Question
If \[A = \left[ \begin{array}{l}
\cos \theta \,\,\,\,\,\,\,\, - \sin \theta \\
\sin \theta \,\,\,\,\,\,\,\,\,\,\,\,\cos \theta
\end{array} \right],\] then the matrix $${A^{ - 50}}$$ when $$\theta = \frac{\pi }{{12}},$$ is equal to:
A.
\[\left[ \begin{array}{l}
\,\frac{1}{2}\,\,\,\,\,\,\,\,\,\, - \frac{{\sqrt 3 }}{2}\\
\frac{{\sqrt 3 }}{2}\,\,\,\,\,\,\,\,\,\,\,\,\frac{1}{2}
\end{array} \right]\]
B.
\[\left[ \begin{array}{l}
\frac{{\sqrt 3 }}{2}\,\,\,\,\,\,\,\,\,\, - \frac{1}{2}\\
\frac{1}{2}\,\,\,\,\,\,\,\,\,\,\,\,\,\,\frac{{\sqrt 3 }}{2}
\end{array} \right]\]
C.
\[\left[ \begin{array}{l}
\,\,\,\frac{{\sqrt 3 }}{2}\,\,\,\,\,\,\,\,\,\,\,\frac{1}{2}\\
- \frac{1}{2}\,\,\,\,\,\,\,\,\,\,\,\frac{{\sqrt 3 }}{2}
\end{array} \right]\]
D.
\[\left[ \begin{array}{l}
\,\,\,\,\,\frac{1}{2}\,\,\,\,\,\,\,\,\,\,\,\frac{{\sqrt 3 }}{2}\\
- \frac{{\sqrt 3 }}{2}\,\,\,\,\,\,\,\,\,\,\,\frac{1}{2}
\end{array} \right]\]
Answer :
\[\left[ \begin{array}{l}
\,\,\,\frac{{\sqrt 3 }}{2}\,\,\,\,\,\,\,\,\,\,\,\frac{1}{2}\\
- \frac{1}{2}\,\,\,\,\,\,\,\,\,\,\,\frac{{\sqrt 3 }}{2}
\end{array} \right]\]
Solution :
\[A = \left[ \begin{array}{l}
\cos \theta \,\,\,\,\,\,\, - \sin \theta \\
\sin \theta \,\,\,\,\,\,\,\,\,\,\cos \theta
\end{array} \right]\]
$$ \Rightarrow \,\,\left| A \right| = 1$$
\[adj\left( A \right) = {\left[ {\begin{array}{*{20}{c}}
{ + \cos \theta }&{ - \sin \theta }\\
{ + \sin \theta }&{ + \cos \theta }
\end{array}} \right]^T}\]
\[\,\,\,\,\, = \left[ \begin{array}{l}
\,\,\cos \theta \,\,\,\,\,\,\,\,\,\sin \theta \\
- \sin \theta \,\,\,\,\,\,\,\,\cos \theta
\end{array} \right]\]
\[ \Rightarrow \,\,{A^{ - 1}} = \left[ \begin{array}{l}
\,\cos \theta \,\,\,\,\,\,\,\,\,\,\sin \theta \\
- \sin \theta \,\,\,\,\,\,\,\,\cos \theta
\end{array} \right] = B\]
\[{B^2} = \left[ \begin{array}{l}
\,\,\cos \theta \,\,\,\,\,\,\,\,\,\sin \theta \\
- \sin \theta \,\,\,\,\,\,\,\,\cos \theta
\end{array} \right]\left[ \begin{array}{l}
\,\,\cos \theta \,\,\,\,\,\,\,\,\,\sin \theta \\
- \sin \theta \,\,\,\,\,\,\,\,\cos \theta
\end{array} \right]\]
\[ = \left[ \begin{array}{l}
\,\,\cos 2\theta \,\,\,\,\,\,\,\,\,\sin 2\theta \\
- \sin 2\theta \,\,\,\,\,\,\,\,\cos 2\theta
\end{array} \right]\]
\[ \Rightarrow \,\,{B^3} = \left[ \begin{array}{l}
\,\,\cos 3\theta \,\,\,\,\,\,\,\,\,\sin 3\theta \\
- \sin 3\theta \,\,\,\,\,\,\,\,\cos 3\theta
\end{array} \right]\]
\[ \Rightarrow \,\,{A^{ - 50}} = {B^{50}} = \left[ \begin{array}{l}
\,\,\,\,\cos \left( {50\theta } \right)\,\,\,\,\,\,\,\sin \left( {50\theta } \right)\\
\, - \sin \left( {50\theta } \right) \,\,\,\,\,\,\,\,\,\cos \left( {50\theta } \right)

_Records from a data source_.
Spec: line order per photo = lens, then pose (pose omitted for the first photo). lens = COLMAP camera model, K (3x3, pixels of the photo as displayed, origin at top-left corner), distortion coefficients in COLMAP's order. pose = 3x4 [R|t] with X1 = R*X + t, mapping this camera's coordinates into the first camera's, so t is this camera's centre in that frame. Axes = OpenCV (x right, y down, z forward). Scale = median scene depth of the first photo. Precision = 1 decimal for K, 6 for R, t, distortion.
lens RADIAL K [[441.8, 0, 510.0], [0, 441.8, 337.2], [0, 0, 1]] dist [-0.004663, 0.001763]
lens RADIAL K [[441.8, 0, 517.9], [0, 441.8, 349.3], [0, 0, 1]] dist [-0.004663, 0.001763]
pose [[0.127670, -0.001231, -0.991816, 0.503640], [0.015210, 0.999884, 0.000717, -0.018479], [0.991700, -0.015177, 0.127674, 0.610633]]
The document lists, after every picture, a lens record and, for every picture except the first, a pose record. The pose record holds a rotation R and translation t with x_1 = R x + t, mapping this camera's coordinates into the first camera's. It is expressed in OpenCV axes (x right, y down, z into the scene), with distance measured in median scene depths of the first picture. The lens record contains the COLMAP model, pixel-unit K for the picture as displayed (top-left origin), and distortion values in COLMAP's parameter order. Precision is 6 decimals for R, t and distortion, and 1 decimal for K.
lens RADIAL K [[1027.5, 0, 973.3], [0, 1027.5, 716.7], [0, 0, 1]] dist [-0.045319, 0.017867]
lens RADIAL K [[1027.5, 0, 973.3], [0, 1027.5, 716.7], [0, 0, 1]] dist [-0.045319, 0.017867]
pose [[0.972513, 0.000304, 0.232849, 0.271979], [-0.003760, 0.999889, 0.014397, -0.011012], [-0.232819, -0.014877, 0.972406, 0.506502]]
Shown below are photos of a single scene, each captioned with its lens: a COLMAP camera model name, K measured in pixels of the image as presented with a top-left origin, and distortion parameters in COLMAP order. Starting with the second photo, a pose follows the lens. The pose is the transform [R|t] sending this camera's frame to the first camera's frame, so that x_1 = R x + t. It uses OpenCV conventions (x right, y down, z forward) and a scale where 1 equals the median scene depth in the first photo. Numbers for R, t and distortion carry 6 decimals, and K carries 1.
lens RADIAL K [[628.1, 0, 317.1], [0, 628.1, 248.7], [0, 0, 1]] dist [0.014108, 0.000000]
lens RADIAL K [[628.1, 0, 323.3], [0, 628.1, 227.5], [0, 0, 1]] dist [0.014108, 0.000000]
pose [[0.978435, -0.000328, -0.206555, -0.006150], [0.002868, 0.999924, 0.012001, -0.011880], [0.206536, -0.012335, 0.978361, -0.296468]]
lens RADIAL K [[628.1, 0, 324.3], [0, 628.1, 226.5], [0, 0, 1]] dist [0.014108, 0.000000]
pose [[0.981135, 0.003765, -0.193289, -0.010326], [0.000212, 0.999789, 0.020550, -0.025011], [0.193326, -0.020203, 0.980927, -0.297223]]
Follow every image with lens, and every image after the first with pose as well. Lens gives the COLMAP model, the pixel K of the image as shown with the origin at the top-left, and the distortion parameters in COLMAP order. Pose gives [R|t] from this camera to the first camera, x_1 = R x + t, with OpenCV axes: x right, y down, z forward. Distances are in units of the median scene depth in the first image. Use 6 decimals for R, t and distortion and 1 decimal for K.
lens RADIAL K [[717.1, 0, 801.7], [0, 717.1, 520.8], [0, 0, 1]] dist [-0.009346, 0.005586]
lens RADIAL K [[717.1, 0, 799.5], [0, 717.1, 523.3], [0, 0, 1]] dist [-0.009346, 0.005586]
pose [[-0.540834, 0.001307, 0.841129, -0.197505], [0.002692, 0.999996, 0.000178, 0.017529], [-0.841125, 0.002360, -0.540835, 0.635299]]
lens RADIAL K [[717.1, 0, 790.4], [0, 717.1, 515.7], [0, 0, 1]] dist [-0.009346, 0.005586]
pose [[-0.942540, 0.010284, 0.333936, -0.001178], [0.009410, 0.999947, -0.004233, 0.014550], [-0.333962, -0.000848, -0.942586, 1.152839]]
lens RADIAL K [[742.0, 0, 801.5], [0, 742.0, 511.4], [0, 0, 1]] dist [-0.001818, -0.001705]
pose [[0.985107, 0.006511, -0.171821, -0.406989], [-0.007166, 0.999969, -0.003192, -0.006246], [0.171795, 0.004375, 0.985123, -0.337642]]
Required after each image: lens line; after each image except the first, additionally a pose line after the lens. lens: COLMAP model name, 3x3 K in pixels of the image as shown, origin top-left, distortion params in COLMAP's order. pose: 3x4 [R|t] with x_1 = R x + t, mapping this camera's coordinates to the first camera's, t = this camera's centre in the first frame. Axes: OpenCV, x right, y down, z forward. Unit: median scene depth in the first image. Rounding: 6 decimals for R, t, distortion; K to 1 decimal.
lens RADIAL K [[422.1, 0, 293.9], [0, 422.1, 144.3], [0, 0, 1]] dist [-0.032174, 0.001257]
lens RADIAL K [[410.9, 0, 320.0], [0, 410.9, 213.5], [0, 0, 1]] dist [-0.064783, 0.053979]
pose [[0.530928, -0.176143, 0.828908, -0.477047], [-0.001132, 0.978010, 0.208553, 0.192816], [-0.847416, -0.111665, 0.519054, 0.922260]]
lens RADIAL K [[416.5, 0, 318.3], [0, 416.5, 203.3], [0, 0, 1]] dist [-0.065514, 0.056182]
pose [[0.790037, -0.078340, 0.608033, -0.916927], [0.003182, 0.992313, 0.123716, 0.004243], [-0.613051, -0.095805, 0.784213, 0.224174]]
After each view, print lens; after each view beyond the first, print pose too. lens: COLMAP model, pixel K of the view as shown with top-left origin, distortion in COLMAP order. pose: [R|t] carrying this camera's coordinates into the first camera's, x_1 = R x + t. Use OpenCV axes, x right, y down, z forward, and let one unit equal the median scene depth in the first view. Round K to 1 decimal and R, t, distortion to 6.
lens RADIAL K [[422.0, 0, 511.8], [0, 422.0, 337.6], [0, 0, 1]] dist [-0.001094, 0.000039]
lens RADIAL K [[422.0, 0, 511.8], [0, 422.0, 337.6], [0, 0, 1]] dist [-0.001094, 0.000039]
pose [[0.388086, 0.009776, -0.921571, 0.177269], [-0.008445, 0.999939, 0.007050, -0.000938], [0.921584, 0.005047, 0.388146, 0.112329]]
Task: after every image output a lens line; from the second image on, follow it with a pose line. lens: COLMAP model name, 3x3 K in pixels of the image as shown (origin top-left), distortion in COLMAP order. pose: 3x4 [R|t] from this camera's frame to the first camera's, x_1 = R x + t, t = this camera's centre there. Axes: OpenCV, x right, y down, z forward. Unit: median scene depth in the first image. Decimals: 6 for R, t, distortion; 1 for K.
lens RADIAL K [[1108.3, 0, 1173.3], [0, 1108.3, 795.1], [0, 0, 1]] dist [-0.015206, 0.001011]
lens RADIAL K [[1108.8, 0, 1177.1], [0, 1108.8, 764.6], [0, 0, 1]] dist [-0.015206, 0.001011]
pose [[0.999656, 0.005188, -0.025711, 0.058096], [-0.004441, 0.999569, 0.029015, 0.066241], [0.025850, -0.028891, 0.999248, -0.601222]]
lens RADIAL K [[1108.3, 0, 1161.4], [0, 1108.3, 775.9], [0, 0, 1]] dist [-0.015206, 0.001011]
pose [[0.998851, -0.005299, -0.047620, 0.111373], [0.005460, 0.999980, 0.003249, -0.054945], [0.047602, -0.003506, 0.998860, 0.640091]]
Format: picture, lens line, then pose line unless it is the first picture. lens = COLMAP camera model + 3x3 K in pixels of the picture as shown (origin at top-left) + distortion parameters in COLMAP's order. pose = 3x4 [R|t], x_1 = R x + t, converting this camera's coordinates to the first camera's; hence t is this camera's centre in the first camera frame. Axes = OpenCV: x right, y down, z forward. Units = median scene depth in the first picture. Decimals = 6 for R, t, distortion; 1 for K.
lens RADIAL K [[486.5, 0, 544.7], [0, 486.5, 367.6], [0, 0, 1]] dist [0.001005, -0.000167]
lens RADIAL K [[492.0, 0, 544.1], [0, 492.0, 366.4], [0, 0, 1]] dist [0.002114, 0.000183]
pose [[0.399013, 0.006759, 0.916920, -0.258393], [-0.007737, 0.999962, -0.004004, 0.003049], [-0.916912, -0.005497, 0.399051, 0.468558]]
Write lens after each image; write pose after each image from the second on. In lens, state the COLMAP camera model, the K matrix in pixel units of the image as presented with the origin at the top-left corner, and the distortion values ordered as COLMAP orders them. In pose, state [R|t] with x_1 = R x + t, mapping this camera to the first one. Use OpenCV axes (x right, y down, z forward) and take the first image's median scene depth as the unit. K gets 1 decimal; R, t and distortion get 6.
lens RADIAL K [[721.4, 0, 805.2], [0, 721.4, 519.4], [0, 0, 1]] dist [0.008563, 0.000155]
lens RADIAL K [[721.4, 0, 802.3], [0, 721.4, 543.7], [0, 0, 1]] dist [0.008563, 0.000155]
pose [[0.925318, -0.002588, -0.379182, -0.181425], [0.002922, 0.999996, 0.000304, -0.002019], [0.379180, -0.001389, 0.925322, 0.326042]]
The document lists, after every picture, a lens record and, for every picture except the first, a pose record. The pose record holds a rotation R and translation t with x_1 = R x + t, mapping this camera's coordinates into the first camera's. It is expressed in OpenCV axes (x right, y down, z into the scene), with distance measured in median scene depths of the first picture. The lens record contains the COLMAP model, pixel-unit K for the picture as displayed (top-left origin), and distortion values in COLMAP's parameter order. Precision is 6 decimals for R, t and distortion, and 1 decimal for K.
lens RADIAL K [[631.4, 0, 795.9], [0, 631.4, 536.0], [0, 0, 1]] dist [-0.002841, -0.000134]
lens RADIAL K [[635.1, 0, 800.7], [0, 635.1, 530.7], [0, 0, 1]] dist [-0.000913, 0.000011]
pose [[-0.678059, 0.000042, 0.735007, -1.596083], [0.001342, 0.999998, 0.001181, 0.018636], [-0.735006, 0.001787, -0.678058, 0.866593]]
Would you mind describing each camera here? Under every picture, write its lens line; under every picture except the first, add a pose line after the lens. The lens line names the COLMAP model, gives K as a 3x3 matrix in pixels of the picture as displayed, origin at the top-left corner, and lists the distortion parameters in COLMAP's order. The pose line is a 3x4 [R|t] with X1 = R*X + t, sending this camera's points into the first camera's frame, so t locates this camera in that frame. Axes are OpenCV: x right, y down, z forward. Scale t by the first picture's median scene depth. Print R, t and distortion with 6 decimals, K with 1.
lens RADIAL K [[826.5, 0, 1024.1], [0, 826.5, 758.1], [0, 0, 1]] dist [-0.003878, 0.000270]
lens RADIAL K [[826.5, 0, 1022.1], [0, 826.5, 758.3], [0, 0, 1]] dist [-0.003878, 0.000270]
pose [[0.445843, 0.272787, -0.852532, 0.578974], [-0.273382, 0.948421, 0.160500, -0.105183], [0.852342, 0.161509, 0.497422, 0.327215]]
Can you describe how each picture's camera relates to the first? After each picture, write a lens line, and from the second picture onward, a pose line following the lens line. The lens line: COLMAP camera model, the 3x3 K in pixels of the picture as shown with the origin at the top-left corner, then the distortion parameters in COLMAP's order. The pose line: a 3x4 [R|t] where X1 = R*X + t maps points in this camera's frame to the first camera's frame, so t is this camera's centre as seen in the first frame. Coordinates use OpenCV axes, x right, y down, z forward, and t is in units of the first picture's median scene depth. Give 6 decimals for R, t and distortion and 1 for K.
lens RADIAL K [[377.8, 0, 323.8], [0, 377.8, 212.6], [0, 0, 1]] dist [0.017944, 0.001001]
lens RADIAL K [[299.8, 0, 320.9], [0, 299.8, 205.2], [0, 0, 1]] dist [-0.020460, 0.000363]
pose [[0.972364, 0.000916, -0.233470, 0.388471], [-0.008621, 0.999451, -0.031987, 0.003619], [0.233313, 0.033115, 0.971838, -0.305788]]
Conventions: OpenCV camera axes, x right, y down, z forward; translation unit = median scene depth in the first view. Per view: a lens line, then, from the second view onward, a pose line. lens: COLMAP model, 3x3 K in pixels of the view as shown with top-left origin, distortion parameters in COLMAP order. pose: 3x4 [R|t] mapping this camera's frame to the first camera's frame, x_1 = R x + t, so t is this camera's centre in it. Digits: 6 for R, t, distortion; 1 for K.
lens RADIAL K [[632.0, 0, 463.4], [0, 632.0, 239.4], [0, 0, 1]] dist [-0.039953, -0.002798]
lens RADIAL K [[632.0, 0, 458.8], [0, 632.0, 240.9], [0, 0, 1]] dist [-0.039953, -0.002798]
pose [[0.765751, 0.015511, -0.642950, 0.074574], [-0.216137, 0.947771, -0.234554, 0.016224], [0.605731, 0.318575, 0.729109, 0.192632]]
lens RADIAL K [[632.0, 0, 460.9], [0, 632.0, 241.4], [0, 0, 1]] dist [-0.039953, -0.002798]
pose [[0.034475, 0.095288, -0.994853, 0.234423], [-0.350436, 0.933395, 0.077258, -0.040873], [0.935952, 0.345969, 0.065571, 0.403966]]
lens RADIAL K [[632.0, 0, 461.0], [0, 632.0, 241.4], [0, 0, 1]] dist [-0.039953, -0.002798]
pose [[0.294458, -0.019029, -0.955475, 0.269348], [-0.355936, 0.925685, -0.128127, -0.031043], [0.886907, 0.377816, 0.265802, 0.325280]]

_PROBLEM TO SOLVE_.
Explain, in one to three sentences, why the worked solution can write $$A^{-50}$$ as $$B^{50}$$.

_TASK SOLUTION_.
The solution defines B as $$A^{-1}$$, the matrix with rows cos θ, sin θ and −sin θ, cos θ. It finds that inverse as the adjoint of A, since |A| = 1. Raising B to the 50th power is therefore the same as raising A to the −50th power.